La boucle phonologique et le calepin visuo-spatial sont coordonnés par l’administrateur central. L’administrateur central est une composante de la mémoire de travail qui permet la réalisation de deux tâches en même temps : le stockage et le traitement de l’information.

 

Par exemple :

  • Jules est interprète en langue des signes. Pour signer le discours d’un élu régional, il doit retenir ce qu’il dit (stockage) et le traduire en langue des signes (traitement).
  • Lors d’un exercice de calcul mental, l’instituteur énonce oralement l’opération à effectuer sans l’écrire au tableau. L’élève doit se souvenir de l’opération (stockage) et effectuer le calcul mental pour parvenir au bon résultat (traitement).

 

Mémoire de travail, vieillissement et maladie d’Alzheimer

 

La mémoire de travail est impactée par le vieillissement normal du cerveau. Si les capacités de stockage et de traitement de l’information ne sont que peu altérées avec l’âge, de nombreuses études révèlent que les capacités d’attention s’amenuisent, entraînant des difficultés à bien s’imprégner des informations (processus d’encodage) et à s’en rappeler (processus de récupération).
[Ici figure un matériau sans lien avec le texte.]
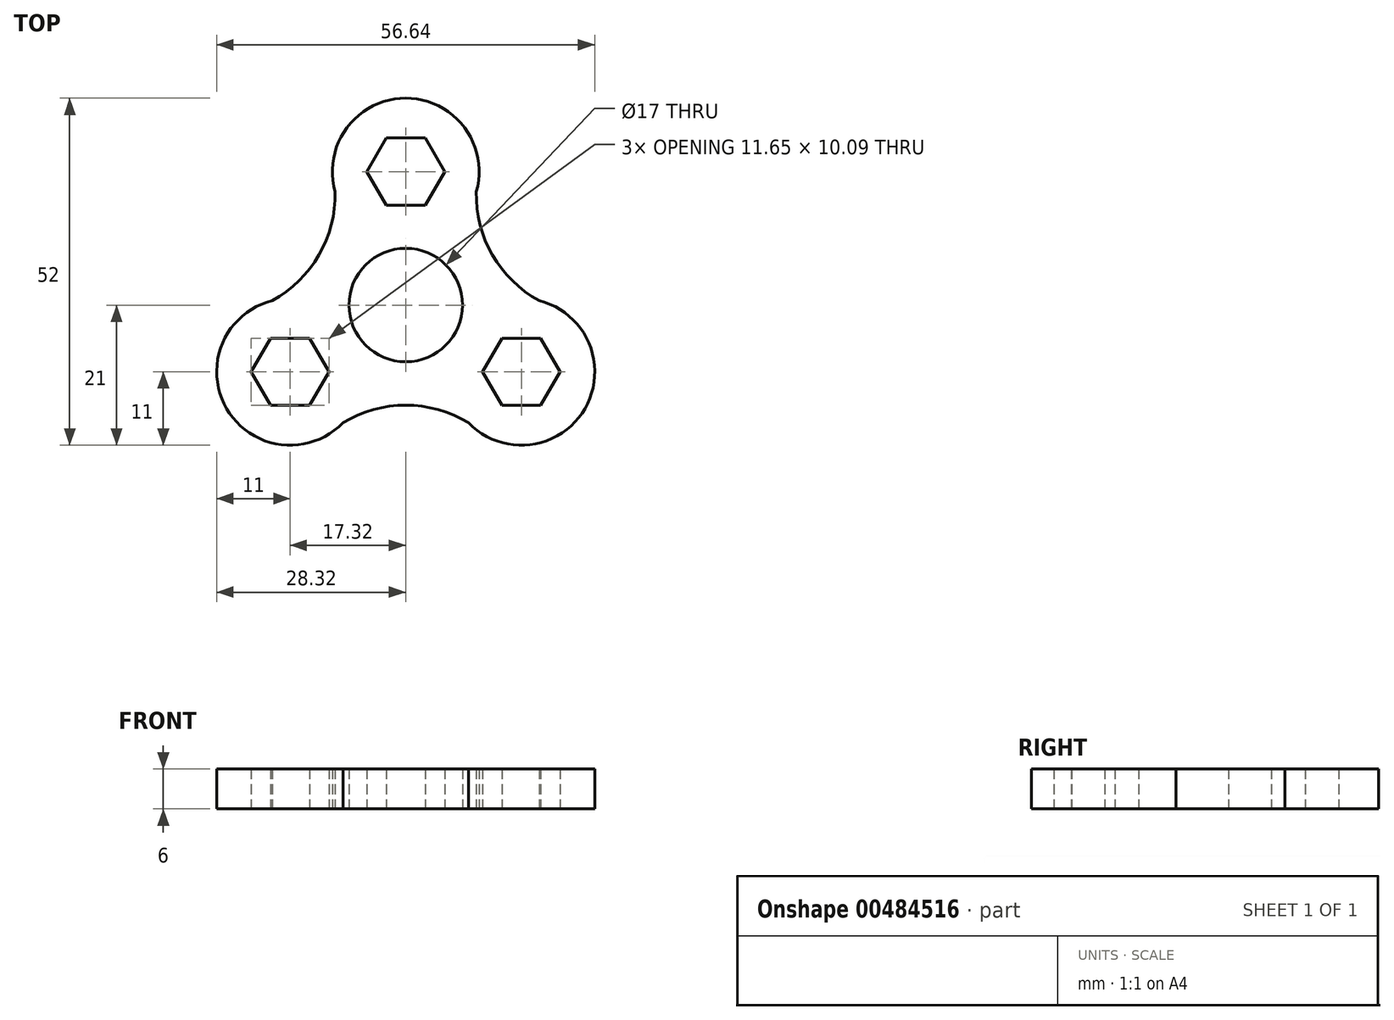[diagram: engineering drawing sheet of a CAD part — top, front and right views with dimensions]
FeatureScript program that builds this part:
annotation { "Feature Type Name" : "Feature", "Feature Type Description" : "" }
export const myFeature = defineFeature(function(context is Context, id is Id, definition is map)
    precondition{}
    {
        {
            var Q0;
            Q0=qCreatedBy(makeId("Top.planeOp"),FACE);
            var sketch = newSketch(context, id + "F0", { "sketchPlane" : qUnion([Q0])});
            skCircle(sketch, "E0", {"center": v(0, 0) * mm, "radius": 8.5 * mm});
            skCircle(sketch, "E1", {"center": v(0, 0) * mm, "radius": 15 * mm, "construction": true});
            skCircle(sketch, "E2", {"center": v(0, 0) * mm, "radius": 20 * mm, "construction": true});
            skArc(sketch, "E3", {"start": v(-10.58, 16.98) * mm, "mid": v(0, 31) * mm, "end": v(10.58, 16.98) * mm});
            skArc(sketch, "E4.1.1", {"start": v(-9.41, -17.65) * mm, "mid": v(-26.85, -15.5) * mm, "end": v(-19.99, 0.67) * mm});
            skArc(sketch, "E4.2.1", {"start": v(19.99, 0.67) * mm, "mid": v(26.85, -15.5) * mm, "end": v(9.41, -17.65) * mm});
            skArc(sketch, "E5", {"start": v(-19.99, 0.67) * mm, "mid": v(-13, 7.5) * mm, "end": v(-10.58, 16.97) * mm});
            skArc(sketch, "E6", {"start": v(9.41, -17.65) * mm, "mid": v(0, -15) * mm, "end": v(-9.41, -17.65) * mm});
            skArc(sketch, "E7", {"start": v(10.58, 16.97) * mm, "mid": v(13, 7.5) * mm, "end": v(19.99, 0.67) * mm});
            skCircle(sketch, "E8.cCircle", {"center": v(0, 20) * mm, "radius": 5.04 * mm, "construction": true});
            skLineSegment(sketch, "E8.0", {"start": v(-2.91, 25.05) * mm, "end": v(2.91, 25.05) * mm});
            skLineSegment(sketch, "E8.1", {"start": v(2.91, 25.05) * mm, "end": v(5.83, 20) * mm});
            skLineSegment(sketch, "E8.2", {"start": v(5.83, 20) * mm, "end": v(2.91, 14.96) * mm});
            skLineSegment(sketch, "E8.3", {"start": v(2.91, 14.96) * mm, "end": v(-2.91, 14.96) * mm});
            skLineSegment(sketch, "E8.4", {"start": v(-2.91, 14.96) * mm, "end": v(-5.83, 20) * mm});
            skLineSegment(sketch, "E8.5", {"start": v(-5.83, 20) * mm, "end": v(-2.91, 25.05) * mm});
            skPoint(sketch, "E8.0.midPoint", {"position": v(0, 25.05) * mm});
            skLineSegment(sketch, "E9.1.0", {"start": v(-14.4, -15.04) * mm, "end": v(-20.23, -15.04) * mm});
            skLineSegment(sketch, "E9.1.1", {"start": v(-20.23, -15.05) * mm, "end": v(-23.15, -10) * mm});
            skLineSegment(sketch, "E9.1.2", {"start": v(-23.15, -10) * mm, "end": v(-20.23, -4.95) * mm});
            skLineSegment(sketch, "E9.1.3", {"start": v(-20.23, -4.95) * mm, "end": v(-14.4, -4.95) * mm});
            skLineSegment(sketch, "E9.1.4", {"start": v(-14.4, -4.95) * mm, "end": v(-11.5, -10) * mm});
            skLineSegment(sketch, "E9.1.5", {"start": v(-11.5, -10) * mm, "end": v(-14.4, -15.04) * mm});
            skLineSegment(sketch, "E9.2.0", {"start": v(20.23, -4.95) * mm, "end": v(23.15, -10) * mm});
            skLineSegment(sketch, "E9.2.1", {"start": v(23.15, -10) * mm, "end": v(20.23, -15.04) * mm});
            skLineSegment(sketch, "E9.2.2", {"start": v(20.23, -15.04) * mm, "end": v(14.4, -15.05) * mm});
            skLineSegment(sketch, "E9.2.3", {"start": v(14.4, -15.05) * mm, "end": v(11.5, -10) * mm});
            skLineSegment(sketch, "E9.2.4", {"start": v(11.5, -10) * mm, "end": v(14.4, -4.95) * mm});
            skLineSegment(sketch, "E9.2.5", {"start": v(14.4, -4.96) * mm, "end": v(20.23, -4.95) * mm});
            skSolve(sketch);
        }
        {
            var Q0;
            Q0=makeQuery(id+"F0.imprint","IMPRINT",FACE,{"disambiguationData":[TD([[makeQuery(id+"F0.imprint","IMPRINT",EDGE,{"derivedFrom":sQuery(id+"F0.wireOp",EDGE,"E0")}),-1.0]])]});
            extrude(context, id + "F1", {"entities" : qUnion([Q0]), "depth" : 6 * mm});
        }
    });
De plus, l’âge aurait un impact sur la capacité à bien imprimer des informations jugées moins pertinentes. Les adultes âgés sans pathologie particulière peuvent donc éprouver des difficultés à réaliser des tâches complexes faisant appel à la mémoire de travail, sans pour autant que ça ne soit un signe précurseur de démence.

 

En revanche, les personnes touchées par la maladie d’Alzheimer voient leur mémoire de travail plus sérieusement endommagée. Ils rapportent fréquemment des difficultés à suivre des conversations, à gérer leurs finances, à faire des calculs simples, etc.
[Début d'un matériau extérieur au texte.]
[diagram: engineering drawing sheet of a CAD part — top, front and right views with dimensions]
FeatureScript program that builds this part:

Bien que l’on associe souvent la maladie d’Alzheimer à la mémoire épisodique, à savoir la mémoire des événements vécus, les troubles cités précédemment relèvent bel et bien de la mémoire de travail. Alors qu’un sujet sain est capable de retenir et restituer une suite de plus ou moins 7 éléments différents, les expériences ont montré que les patients atteints de la maladie d’Alzheimer échouent la plupart du temps à les restituer, ne serait-ce qu’au nombre de 5 (épreuve des 5 mots de Dubois). Les parties de la mémoire de travail qui sont atteintes et l’ampleur du déficit mnésique varie toutefois grandement en fonction des patients. Ces différences interindividuelles pourraient être liées au niveau d’évolution de la maladie, mais aussi à la présence de maladies vasculaires ou de signes dépressifs.